The captive creatures wound up as pets and street attractions, meant to entertain San Francisco’s flood of newcomers, who came hoping to profit from the Gold Rush. Some monkeys sported blazers, cranked hand organs and—as one 19th-century newspaper put it—did “all the usual antics performed by monkeys.” Parrots mainly served as pets, so prized that lost birds were reported in classified ads—like a listing from one Mrs. Ross offering a $50 reward (about $1,900 today) for her missing parrot, Pretty Joey Ross.
New research has uncovered evidence of these animals, which were stolen from their wild habitats and hauled to San Francisco in the 1850s. Details on the importers are sparse, but some probably nabbed the creatures, opportunistically, as their ships ferried U.S. East Coasters around the southern landmasses, en route to San Francisco.
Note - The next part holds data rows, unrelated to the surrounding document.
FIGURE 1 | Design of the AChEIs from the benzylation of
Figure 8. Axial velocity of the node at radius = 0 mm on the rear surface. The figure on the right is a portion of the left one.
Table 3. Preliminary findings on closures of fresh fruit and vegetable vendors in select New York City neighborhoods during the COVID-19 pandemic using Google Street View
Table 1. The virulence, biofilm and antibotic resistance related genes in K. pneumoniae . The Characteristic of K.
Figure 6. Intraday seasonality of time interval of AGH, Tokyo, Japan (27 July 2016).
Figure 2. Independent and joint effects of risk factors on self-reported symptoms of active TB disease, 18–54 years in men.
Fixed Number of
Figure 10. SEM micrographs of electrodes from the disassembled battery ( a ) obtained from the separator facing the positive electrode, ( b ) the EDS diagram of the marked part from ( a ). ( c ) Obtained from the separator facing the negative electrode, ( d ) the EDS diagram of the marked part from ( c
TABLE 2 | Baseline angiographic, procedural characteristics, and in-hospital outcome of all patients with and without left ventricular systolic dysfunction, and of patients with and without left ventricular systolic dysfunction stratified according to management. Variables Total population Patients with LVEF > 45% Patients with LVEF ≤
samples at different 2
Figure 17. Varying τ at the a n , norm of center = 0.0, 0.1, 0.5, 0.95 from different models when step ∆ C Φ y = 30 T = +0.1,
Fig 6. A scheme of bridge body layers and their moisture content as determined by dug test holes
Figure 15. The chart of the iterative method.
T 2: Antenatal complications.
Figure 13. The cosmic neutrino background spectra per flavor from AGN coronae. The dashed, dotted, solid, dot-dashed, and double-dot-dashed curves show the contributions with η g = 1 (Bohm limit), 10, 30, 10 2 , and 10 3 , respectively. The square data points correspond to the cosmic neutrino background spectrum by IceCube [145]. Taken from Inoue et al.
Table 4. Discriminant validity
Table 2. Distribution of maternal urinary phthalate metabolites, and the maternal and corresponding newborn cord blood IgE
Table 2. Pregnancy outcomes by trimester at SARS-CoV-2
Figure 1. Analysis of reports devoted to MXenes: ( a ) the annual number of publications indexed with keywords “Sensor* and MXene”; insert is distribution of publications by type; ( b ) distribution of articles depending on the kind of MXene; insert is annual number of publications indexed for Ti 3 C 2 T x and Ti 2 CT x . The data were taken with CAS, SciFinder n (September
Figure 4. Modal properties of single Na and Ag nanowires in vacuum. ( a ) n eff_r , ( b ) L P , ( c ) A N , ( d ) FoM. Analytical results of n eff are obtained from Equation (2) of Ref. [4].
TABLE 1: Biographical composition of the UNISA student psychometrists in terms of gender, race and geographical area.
Other enterprising merchants made trips especially for marketable goods—including live fauna—from Central and South America. To shed light on the animal trade, Cyler Conrad, an archaeologist at Los Alamos National Laboratory and the University of New Mexico, dug through archives of historical documents and archaeological finds. His findings, published in March in Ethnobiology Letters, detailed how city-dwellers used imported monkeys and parrots for amusement.
These unwitting pets now join a growing list of animals affected by the Gold Rush. The list includes Tule elk, a species only found in California that miners hunted from abundance to near extinction. Fewer than 30 elk remained in 1895, and thanks to later laws the population has climbed back to around 5,700 individuals today. Also among the animal causalities, giant tortoises captured live in the Galapagos Islands were shipped to San Francisco and cooked into steaks, stews and pies. At the time, the tortoise numbers were already dangerously low due to whalers’ appetites earlier that century. The Gold Rush demand for tortoise meat pushed the creatures closer to the brink; today they remain on the IUCN Red List of Threatened Species. By adding these animals to Gold Rush history, Conrad and others are rendering a fuller—and grimmer—picture of both the period’s ethos and its ecological toll.